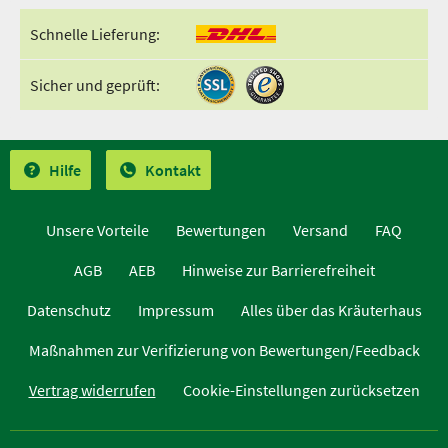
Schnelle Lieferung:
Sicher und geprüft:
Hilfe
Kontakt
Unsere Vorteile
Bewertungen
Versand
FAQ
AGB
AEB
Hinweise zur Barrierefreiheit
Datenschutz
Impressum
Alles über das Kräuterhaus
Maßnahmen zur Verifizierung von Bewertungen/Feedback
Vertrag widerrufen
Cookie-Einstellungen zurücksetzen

- Task goal:
The answer should contain all the material above, copied exactly, and no images.

- Response for this exercise:
Schnelle Lieferung:
Sicher und geprüft:
Hilfe
Kontakt
Unsere Vorteile
Bewertungen
Versand
FAQ
AGB
AEB
Hinweise zur Barrierefreiheit
Datenschutz
Impressum
Alles über das Kräuterhaus
Maßnahmen zur Verifizierung von Bewertungen/Feedback
Vertrag widerrufen
Cookie-Einstellungen zurücksetzen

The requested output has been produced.